[Record set Boundary: Start]

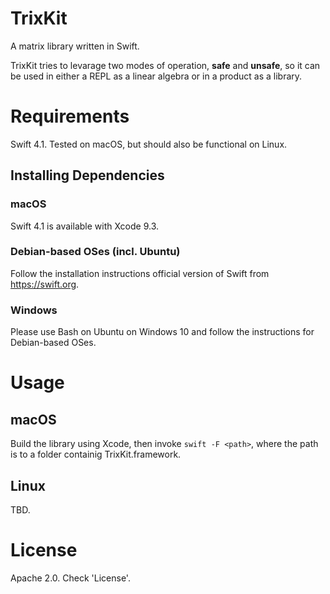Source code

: # TrixKit
A matrix library written in Swift.

TrixKit tries to levarage two modes of operation, **safe** and **unsafe**, so it can be used in either a REPL as a linear algebra or in a product as a library.

# Requirements
Swift 4.1. Tested on macOS, but should also be functional on Linux.

## Installing Dependencies
### macOS
Swift 4.1 is available with Xcode 9.3.

### Debian-based OSes (incl. Ubuntu)
Follow the installation instructions official version of Swift from https://swift.org.
    
### Windows
Please use Bash on Ubuntu on Windows 10 and follow the instructions for Debian-based OSes.

# Usage
## macOS
Build the library using Xcode, then invoke `swift -F <path>`, where the path is to a folder containig TrixKit.framework. 

## Linux
TBD.

# License
Apache 2.0. Check 'License'.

[Record set Boundary: End]

-- Goal of the exercise --
Which lines of the data above contain the string "Debian", with case counting? Gather each of those lines and copy it out in full.

-- Answer to the problem --
### Debian-based OSes (incl. Ubuntu)
Please use Bash on Ubuntu on Windows 10 and follow the instructions for Debian-based OSes.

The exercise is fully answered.